Same with best of posts - I link to an individual product review then an affiliate link.

Hope this helps, Steve.
Reply
skmorrow Premium
Yes, that's what I was thinking too. Internal links are excellent.

I understand not adding an affiliate link to a review until it gets' some decent traffic, that sounds like a good idea.
Reply
Zarina Premium Plus
Yeah for sure. Once you get traffic, def add links, and make sure you have a few really at the top so people click on those.
Reply
skmorrow Premium
I don't understand this part:

(it would be kind of suspicious to the reader if all your links just went to Pet Care Supplies).

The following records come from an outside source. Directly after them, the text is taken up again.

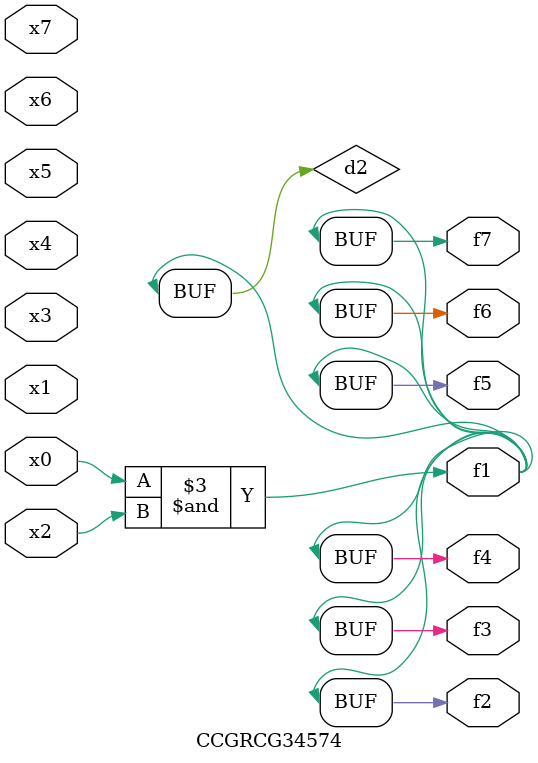
<source format=v>
module CCGRCG34574(
	input x0, x1, x2, x3, x4, x5, x6, x7,
	output f1, f2, f3, f4, f5, f6, f7
);

	wire d1, d2;

	nor (d1, x3, x6);
	and (d2, x0, x2);
	assign f1 = d2;
	assign f2 = d2;
	assign f3 = d2;
	assign f4 = d2;
	assign f5 = d2;
	assign f6 = d2;
	assign f7 = d2;
endmodule

</source>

Why would it be suspicious if all the links point to Pet Care Supplies? We link to Amazon all the time with these "best of" posts and that isn't suspicious, is it?
Reply
AndrewMichae Premium Plus
Hi Steve,

it probably means that a reader may not think you're unbiased when it comes to products from Pet Care Supplies.

By having Amazon and maybe another 1 or 2 affiliate programs you don't just look like a salesperson for Pet Care Supplies.

Hope this helps

All the best
Reply
skmorrow Premium
Not really, because normally we just look like salespeople for Amazon. Most affiliate programs (in my experience) will not approve a brand new website until you have some traffic. Amazon gives you a chance, with 180 days to make 3 sales. That's why so many people start with Amazon.
Reply
AndrewMichae Premium Plus
Perhaps. And Amazon isn't just Amazon. They're also a marketplace for other sellers to have profiles and sell products.
Reply
Zarina Premium Plus
I think people just got used to Amazon, that if you link to anything else it might be unfamiliar for them. Even for my niche I mostly link to Amazon and then I have another link to a specific store specific in my niche.
Reply
earlofpearl Premium Plus
Hey I learn a lot from this course and never really mention, one question on lesson 8, Why use that funnel only when you making money already? What about if you have all these FREE bonus on freeway?
I think its very well done, and I trying that, It wouldn't cost me cause I have the products (bonus) to give.